SCC SOFT COMPUTER: CPP and SST (START-STOP TIMER) TRAINING AND COMPETENCY ASSESSMENT
In 2019, SCC Soft Computer formulated a global directive to automate its Accounting billing processes and procedures. The 11-phase project focuses on adding valuable time-saving reporting tools and mapping out the quotient differences between the five SCC internal systems utilized by accounting, support, software development, quotes, and contract personnel.
The first two phases of the project were completed last year. The keystone of those first two phases was a review of the iTMS, a task management system that is utilized to track and update purchase orders, business travel arrangements, client support tasks, client project management, product development work completed, and other relevant tasks.
For 26-plus years, daily time sheets were required of all SCC employees. Tasks were created for every aspect of an employee’s workday. Once the tasks were created by the employee, manager, or third party, the employee manually entered them into iTMS.
SCC developed a new micro-process to govern time sheets called CPP (Client, Product, and Project—the three classifications of tasks that need to be tracked via time sheets for billing and cost accounting purposes). To correct the problem of missing time sheets or erroneously entered tasks, Information Systems developed an automated Start-Stop Timer (SST) application.
SCC CEO Gilbert Hakim directed HR and Educational Services to be added to the project team. He requested key subject matter experts be tapped from each department to train employees on the SST application with a goal of rolling the application out within one month of the app’s availability. The success of the entire cost accounting directive was dependent on this first successful automation rollout.

[Data records]

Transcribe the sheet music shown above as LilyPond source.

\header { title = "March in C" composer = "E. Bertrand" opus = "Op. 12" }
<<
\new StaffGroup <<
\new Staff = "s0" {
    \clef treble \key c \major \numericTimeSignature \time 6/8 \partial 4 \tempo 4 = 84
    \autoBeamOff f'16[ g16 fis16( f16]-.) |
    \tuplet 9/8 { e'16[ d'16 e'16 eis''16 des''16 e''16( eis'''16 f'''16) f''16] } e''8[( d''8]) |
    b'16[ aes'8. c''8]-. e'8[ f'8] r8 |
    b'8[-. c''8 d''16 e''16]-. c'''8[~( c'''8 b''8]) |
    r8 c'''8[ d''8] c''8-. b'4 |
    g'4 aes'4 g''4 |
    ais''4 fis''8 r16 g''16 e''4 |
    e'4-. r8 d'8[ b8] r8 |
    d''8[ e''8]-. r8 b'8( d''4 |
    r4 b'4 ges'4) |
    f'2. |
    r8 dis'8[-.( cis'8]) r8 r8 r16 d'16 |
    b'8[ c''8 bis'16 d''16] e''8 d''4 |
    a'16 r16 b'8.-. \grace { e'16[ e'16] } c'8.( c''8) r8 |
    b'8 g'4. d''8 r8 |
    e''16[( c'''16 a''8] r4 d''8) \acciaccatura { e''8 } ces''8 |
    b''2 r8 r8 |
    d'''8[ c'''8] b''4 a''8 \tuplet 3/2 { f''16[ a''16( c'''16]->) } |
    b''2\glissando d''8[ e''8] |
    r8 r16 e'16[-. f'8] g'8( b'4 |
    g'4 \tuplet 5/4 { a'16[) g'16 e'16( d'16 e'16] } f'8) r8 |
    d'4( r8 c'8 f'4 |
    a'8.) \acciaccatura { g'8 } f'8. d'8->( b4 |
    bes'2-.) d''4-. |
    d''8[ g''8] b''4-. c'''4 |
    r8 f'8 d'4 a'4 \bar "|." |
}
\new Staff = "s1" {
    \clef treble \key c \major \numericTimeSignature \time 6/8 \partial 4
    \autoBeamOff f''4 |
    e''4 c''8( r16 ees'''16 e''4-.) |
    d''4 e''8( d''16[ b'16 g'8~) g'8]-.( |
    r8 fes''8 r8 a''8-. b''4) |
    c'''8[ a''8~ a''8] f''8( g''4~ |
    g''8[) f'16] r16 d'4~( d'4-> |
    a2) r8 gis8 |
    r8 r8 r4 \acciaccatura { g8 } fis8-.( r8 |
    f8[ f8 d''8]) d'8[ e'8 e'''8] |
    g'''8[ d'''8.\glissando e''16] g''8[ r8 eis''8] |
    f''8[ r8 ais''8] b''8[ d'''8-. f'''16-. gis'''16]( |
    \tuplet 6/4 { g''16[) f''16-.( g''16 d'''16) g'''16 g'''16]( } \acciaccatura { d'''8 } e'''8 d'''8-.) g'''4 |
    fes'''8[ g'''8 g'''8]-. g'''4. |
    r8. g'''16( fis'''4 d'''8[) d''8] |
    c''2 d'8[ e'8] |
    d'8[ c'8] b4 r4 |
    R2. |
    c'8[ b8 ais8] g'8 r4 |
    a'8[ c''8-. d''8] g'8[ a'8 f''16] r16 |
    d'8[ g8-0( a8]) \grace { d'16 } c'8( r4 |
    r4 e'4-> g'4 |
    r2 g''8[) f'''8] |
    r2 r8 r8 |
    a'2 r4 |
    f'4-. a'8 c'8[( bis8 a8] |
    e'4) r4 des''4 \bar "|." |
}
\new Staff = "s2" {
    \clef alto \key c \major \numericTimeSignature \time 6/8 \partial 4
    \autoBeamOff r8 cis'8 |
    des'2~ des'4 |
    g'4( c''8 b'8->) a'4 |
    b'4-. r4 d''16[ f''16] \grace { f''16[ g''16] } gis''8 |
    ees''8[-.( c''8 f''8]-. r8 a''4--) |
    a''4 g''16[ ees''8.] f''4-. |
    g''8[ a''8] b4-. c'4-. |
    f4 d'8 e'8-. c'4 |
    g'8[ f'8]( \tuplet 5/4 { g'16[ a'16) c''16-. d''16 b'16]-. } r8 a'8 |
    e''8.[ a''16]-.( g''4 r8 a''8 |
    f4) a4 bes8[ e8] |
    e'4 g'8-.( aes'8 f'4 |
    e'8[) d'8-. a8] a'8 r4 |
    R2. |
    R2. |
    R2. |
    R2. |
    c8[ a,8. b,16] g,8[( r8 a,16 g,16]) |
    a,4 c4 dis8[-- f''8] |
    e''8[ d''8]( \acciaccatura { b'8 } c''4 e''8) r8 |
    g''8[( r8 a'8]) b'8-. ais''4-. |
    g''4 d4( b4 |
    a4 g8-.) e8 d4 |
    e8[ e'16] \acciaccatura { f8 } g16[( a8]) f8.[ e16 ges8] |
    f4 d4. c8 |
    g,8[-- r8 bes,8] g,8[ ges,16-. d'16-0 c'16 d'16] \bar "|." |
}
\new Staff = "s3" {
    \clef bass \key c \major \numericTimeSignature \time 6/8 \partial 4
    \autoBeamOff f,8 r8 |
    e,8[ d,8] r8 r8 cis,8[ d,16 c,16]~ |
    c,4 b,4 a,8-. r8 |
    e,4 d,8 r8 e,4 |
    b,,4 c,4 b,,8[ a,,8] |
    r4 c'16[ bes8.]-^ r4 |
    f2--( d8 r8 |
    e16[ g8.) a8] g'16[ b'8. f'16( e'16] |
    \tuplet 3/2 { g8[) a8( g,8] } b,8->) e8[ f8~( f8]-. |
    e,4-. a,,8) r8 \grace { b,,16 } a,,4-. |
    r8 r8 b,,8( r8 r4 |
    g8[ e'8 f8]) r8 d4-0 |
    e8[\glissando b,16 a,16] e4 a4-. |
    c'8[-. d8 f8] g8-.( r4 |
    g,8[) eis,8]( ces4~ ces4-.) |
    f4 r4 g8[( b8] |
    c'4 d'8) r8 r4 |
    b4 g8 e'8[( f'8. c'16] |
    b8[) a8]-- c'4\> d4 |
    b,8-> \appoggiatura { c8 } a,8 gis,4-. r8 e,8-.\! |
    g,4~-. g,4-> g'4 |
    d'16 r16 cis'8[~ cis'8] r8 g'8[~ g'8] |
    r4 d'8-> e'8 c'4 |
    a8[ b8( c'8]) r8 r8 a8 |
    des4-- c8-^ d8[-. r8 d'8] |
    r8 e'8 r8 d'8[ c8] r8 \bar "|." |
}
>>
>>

## Directions
(a) From the SCC Soft Computer text, copy the part that opens with the words containing "SCC developed a" and closes with "Timer (SST) application.".
(b) List the three classifications of tasks that the SCC Soft Computer text says make up CPP.
(c) Go on with the SCC Soft Computer text about the Start-Stop Timer rollout, beginning after its last sentence.

## Answers to the tasks
(a)
SCC developed a new micro-process to govern time sheets called CPP (Client, Product, and Project—the three classifications of tasks that need to be tracked via time sheets for billing and cost accounting purposes). To correct the problem of missing time sheets or erroneously entered tasks, Information Systems developed an automated Start-Stop Timer (SST) application.

(b) Client, Product, Project

(c)
Phase I of the training focused on training the SMEs, while Phase II was the planned sessions in which SMEs trained their own department members on the use of the SST primarily through a PowerPoint presentation.
Phase III involved rapidly developing online learning and quizzes via iSpring for the CPP process and the SST.
Phase IV required everyone who would touch the SST to take the online training courses. Managers had to take both the CPP and the SST training. Employees who felt they were ready were allowed to move right to the quiz.
Phase V and VI included the evaluation of the pass/fail data and the next steps. Approximately one-third of the employees failed on the first attempt, which told SCC that the SME training wasn’t as thorough as it needed to be. The Professional Development specialist identified areas where the SMEs needed to retrain on the SST. Microlearning was developed and rolled out to help with some of the attitude changes that needed to occur and identify meeting and conference call best practices to help employees manage their client and time more effectively.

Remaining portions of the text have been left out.